- Excerpt to read
***
Skip to main content

Watchdog Instrumentation

Prerequisite

This guide assumes you have already completed the minimal integration of the Memfault SDK. If you have not, please complete the appropriate Getting Started guide.

This document describes the necessary integration details to capture coredumps when a Watchdog occurs.

An example of a captured Watchdog crash below:

Enabling a Watchdog Timer

This guide assumes a Watchdog Timer is already present and enabled on the system. For some general background on Watchdog Timers and recommendations on how to use them, see this article:

https://interrupt.memfault.com/blog/firmware-watchdog-best-practices

Instrumenting Watchdogs with Memfault

When using the Memfault SDK, we recommend instrumenting the watchdog timer so a coredump will be captured when the watchdog trips.

The fundamental technique is to use Memfault's Watchdog interrupt handler to trap the interrupt when the watchdog fires- this provides the best backtrace result, since it uses the Memfault interrupt shim.

To use it, make sure that the MEMFAULT_EXC_HANDLER_WATCHDOG Memfault SDK config is set to the name of the Watchdog interrupt handler registered in your interrupt vector table (this config is usually set in the memfault_platform_config.h header file), and there is no competing implementation.

In order for the coredump save to complete, the chip will need to be configured to fire the interrupt for the Watchdog Timer, but not immediately reset.

Configuring Watchdog Timer Warning Threshold

Depending on the particular chip, there's often a "warning" threshold that can be configured into the watchdog, which will trigger an interrupt some period before the watchdog reset occurs.

For example, on the NXP RT1021 chip (from the RT1020 Reference Manual):

If available, be sure to set up the warning threshold at a sufficiently long timeout for the coredump saving to have enough time to finish (for example, if there are long flash page erase times that need to be accounted for).

We typically recommend a relatively long timeout, such as 10 seconds, but be sure to consult the flash chip documentation to ensure enough time is reserved.

If the hardware watchdog does not permit a "warning" threshold of sufficient time, it may instead make sense to set the hardware watchdog to a very long period, and use a timer peripheral interrupt to trigger the Memfault software watchdog.
***
- What you will do
• A. Answer these from the watchdog instrumentation guide:
(i) What must already be done before following this guide?
(ii) In which header file is the MEMFAULT_EXC_HANDLER_WATCHDOG config usually set?
(iii) What kind of timeout does the guide typically recommend for the warning threshold, and what example does it give?
• B. Turn the paragraph of the watchdog instrumentation guide that begins "To use it, make sure" into a short bulleted list that keeps its main facts.
• C. Extend the watchdog instrumentation guide with the section that would follow its last sentence.
The data that comes after this has nothing to do with the watchdog guide.

- Data excerpt
***
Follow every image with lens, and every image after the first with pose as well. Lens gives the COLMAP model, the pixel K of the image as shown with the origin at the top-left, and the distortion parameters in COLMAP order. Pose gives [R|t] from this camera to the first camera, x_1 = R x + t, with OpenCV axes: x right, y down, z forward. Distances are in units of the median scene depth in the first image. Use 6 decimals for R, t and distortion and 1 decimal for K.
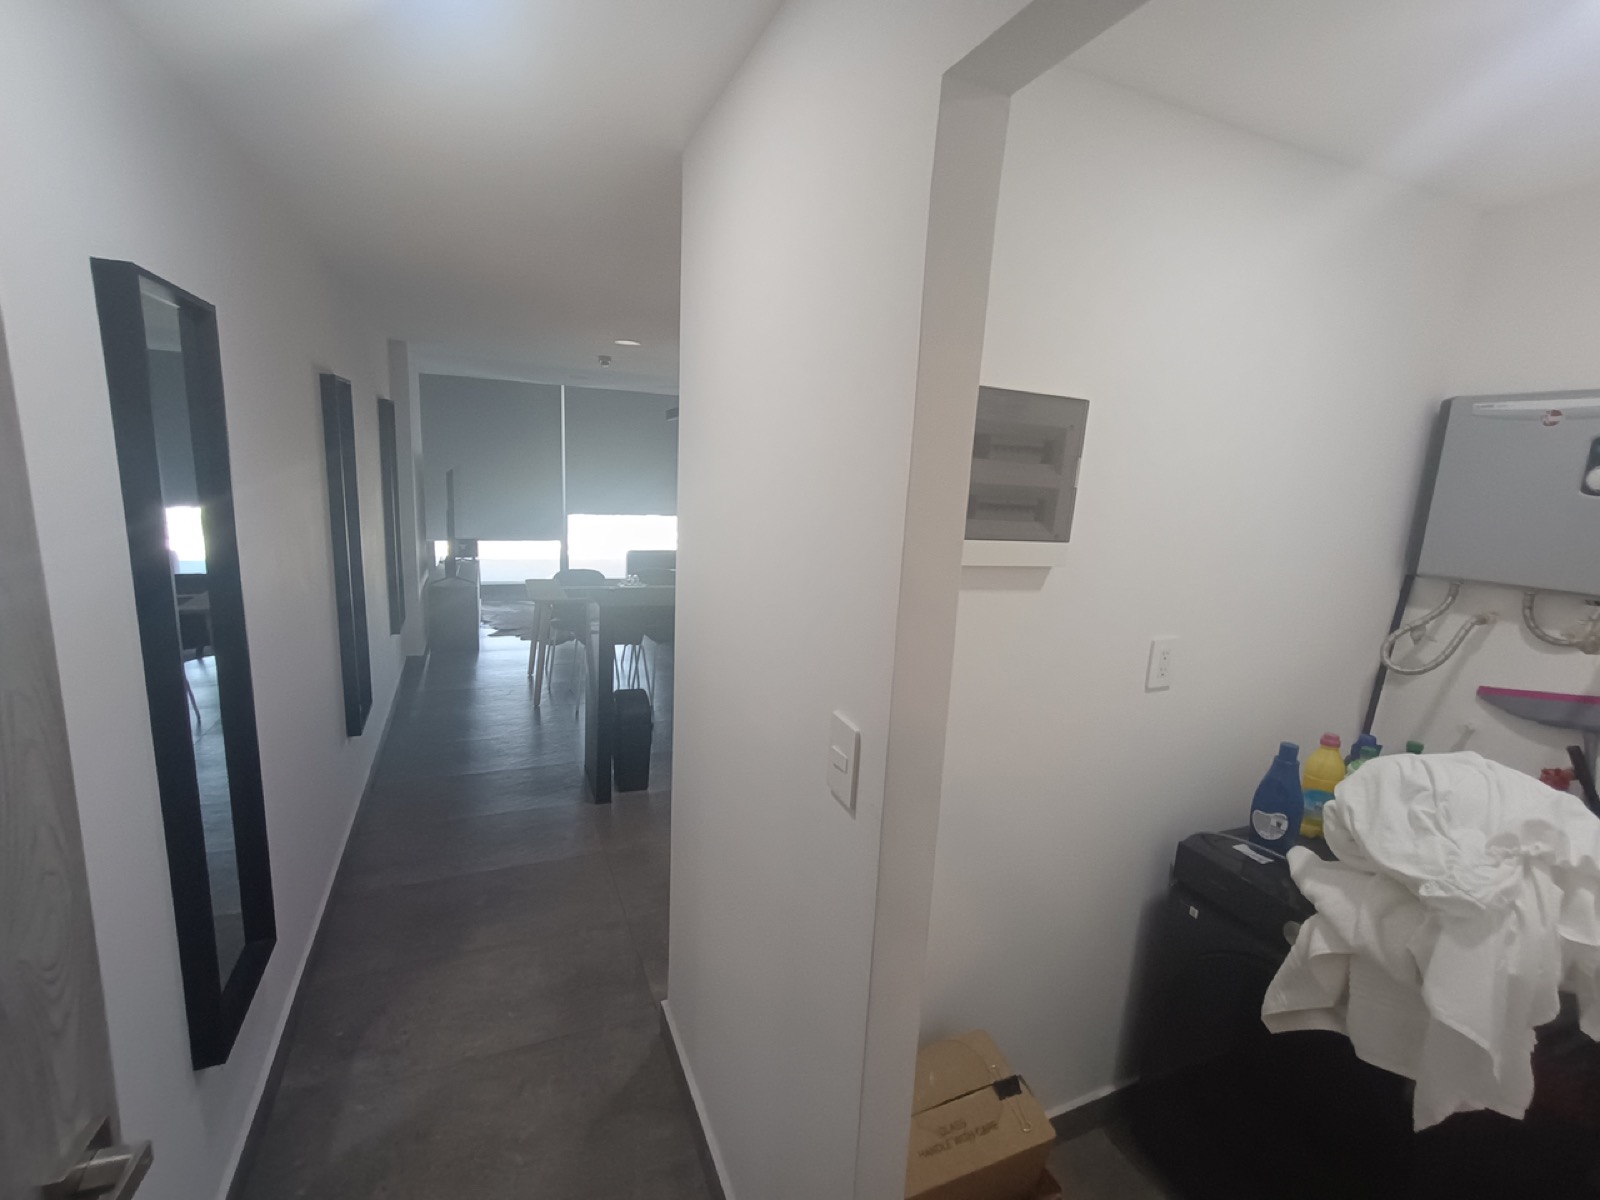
***
- Responses
• A.
(i) The minimal integration of the Memfault SDK.
(ii) memfault_platform_config.h
(iii) A relatively long timeout, such as 10 seconds.

• B.
- Set the MEMFAULT_EXC_HANDLER_WATCHDOG Memfault SDK config to the name of the Watchdog interrupt handler registered in your interrupt vector table.
- This config is usually set in the memfault_platform_config.h header file.
- Make sure there is no competing implementation.

• C.
Example Sequence Diagram

Normally the coredump saving will complete before the full watchdog timeout, and the Memfault fault handler will reset the chip. The following sequence diagram illustrates this:

Example Sequence Diagram with Hardware Watchdog Triggering Reset

If the coredump saving takes too long, the hardware watchdog will trigger a reset instead, causing a lost coredump. In this case, Memfault saves a Trace Event to indicate that the watchdog reset occurred and failed to save the coredump, which will generate an Issue:

Petting the Watchdog Prior to Coredump Save

The actual writing of the coredump to the platform storage medium is the time consuming part of the coredump capture.

One technique that may be useful is to apply one last reset of the watchdog timer (often called "petting" the watchdog) prior to the coredump save operation. The place to insert the watchdog timer reset is in this weakly-defined function:

//! Called prior to invoking any platform_storage_[read/write/erase] calls upon crash
//!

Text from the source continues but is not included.